*Stored data*
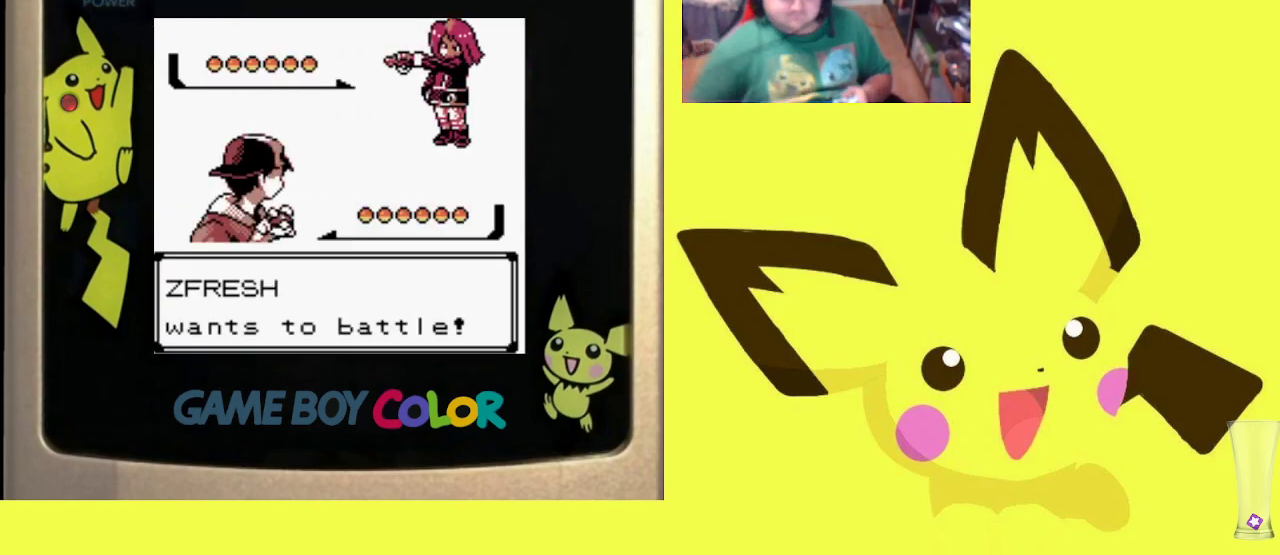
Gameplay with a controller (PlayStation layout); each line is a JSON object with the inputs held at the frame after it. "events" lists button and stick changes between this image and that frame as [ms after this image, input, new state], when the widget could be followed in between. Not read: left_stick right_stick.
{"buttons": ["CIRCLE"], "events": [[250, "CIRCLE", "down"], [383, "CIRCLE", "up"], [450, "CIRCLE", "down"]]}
...
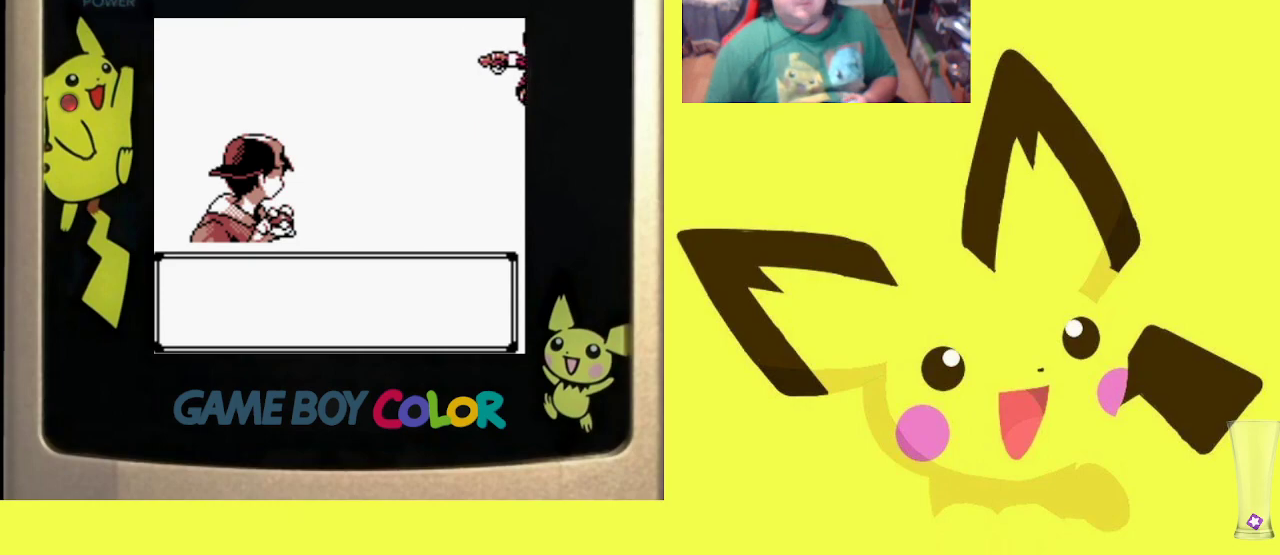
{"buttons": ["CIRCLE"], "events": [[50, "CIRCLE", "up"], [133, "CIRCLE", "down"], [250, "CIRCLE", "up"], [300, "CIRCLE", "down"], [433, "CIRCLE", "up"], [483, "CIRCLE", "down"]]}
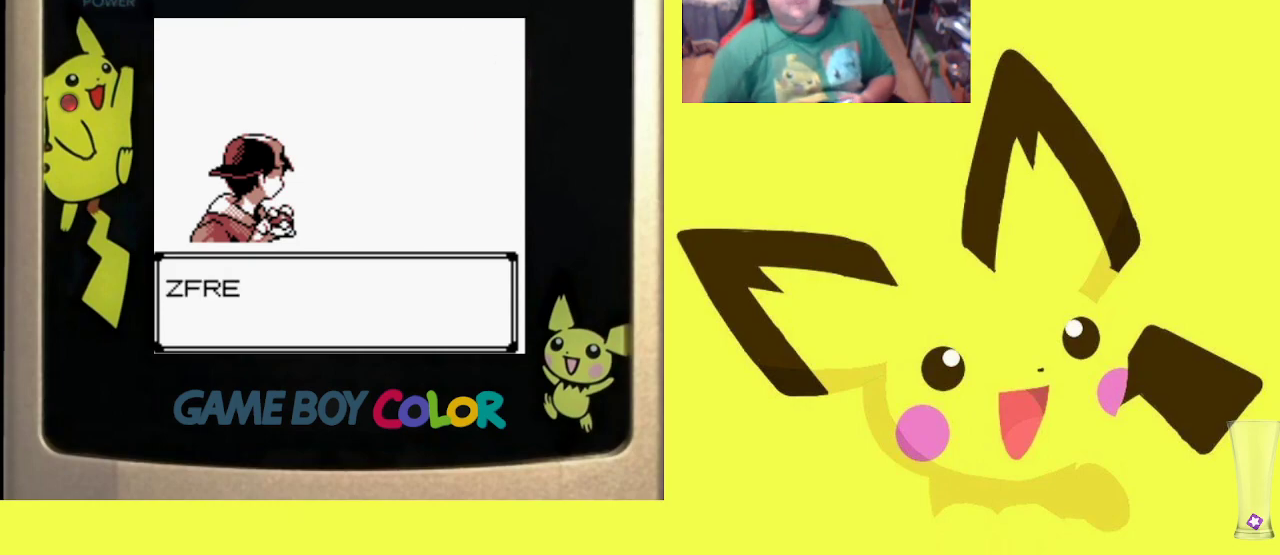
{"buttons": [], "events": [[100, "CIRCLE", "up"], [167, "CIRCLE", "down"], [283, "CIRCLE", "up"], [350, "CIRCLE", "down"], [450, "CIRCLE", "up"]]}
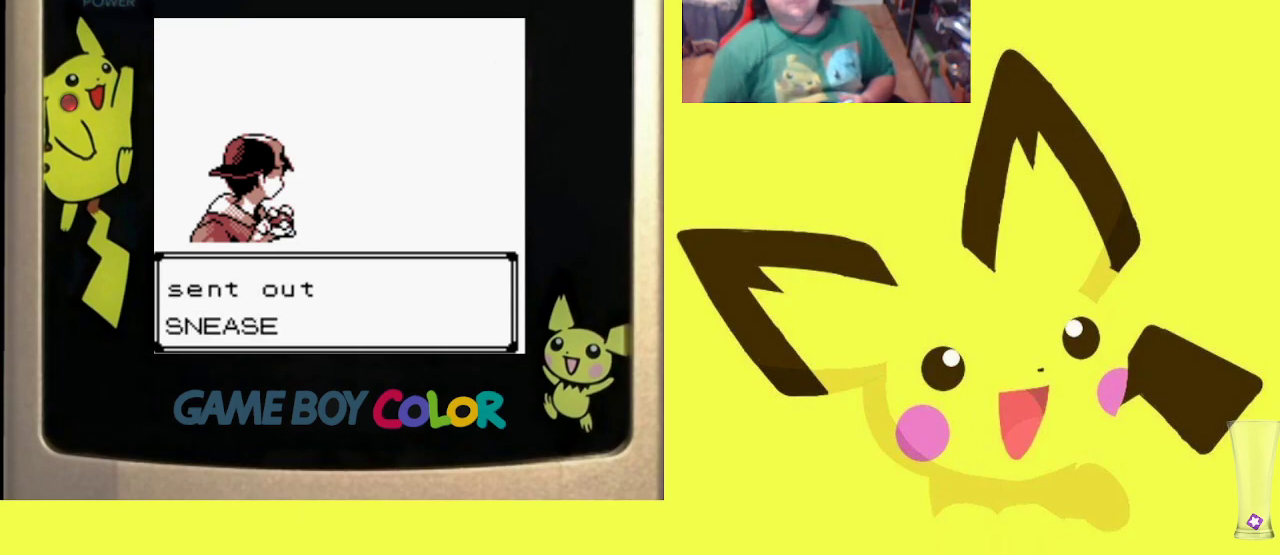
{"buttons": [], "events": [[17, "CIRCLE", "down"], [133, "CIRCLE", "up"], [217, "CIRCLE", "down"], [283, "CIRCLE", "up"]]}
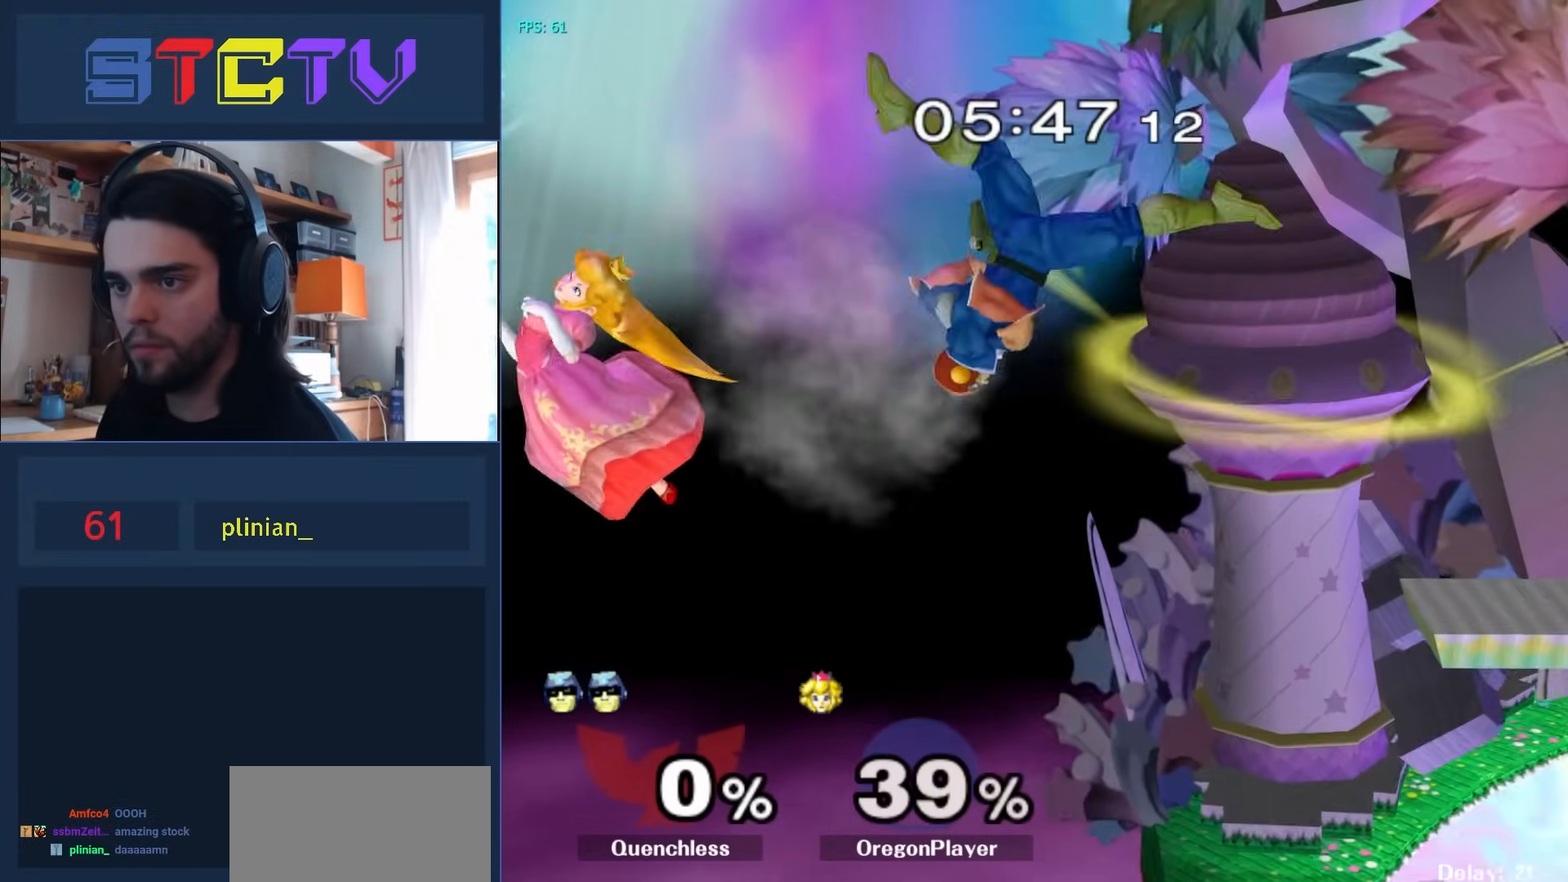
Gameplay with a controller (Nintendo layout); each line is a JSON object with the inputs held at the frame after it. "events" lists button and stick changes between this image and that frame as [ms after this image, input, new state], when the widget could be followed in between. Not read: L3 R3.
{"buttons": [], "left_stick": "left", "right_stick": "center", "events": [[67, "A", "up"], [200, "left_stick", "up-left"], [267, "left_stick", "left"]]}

*Prompt*
Search the records for the word "lists" and return every line that holds it.

*Solution*
Gameplay with a controller (PlayStation layout); each line is a JSON object with the inputs held at the frame after it. "events" lists button and stick changes between this image and that frame as [ms after this image, input, new state], when the widget could be followed in between. Not read: left_stick right_stick.
Gameplay with a controller (Nintendo layout); each line is a JSON object with the inputs held at the frame after it. "events" lists button and stick changes between this image and that frame as [ms after this image, input, new state], when the widget could be followed in between. Not read: L3 R3.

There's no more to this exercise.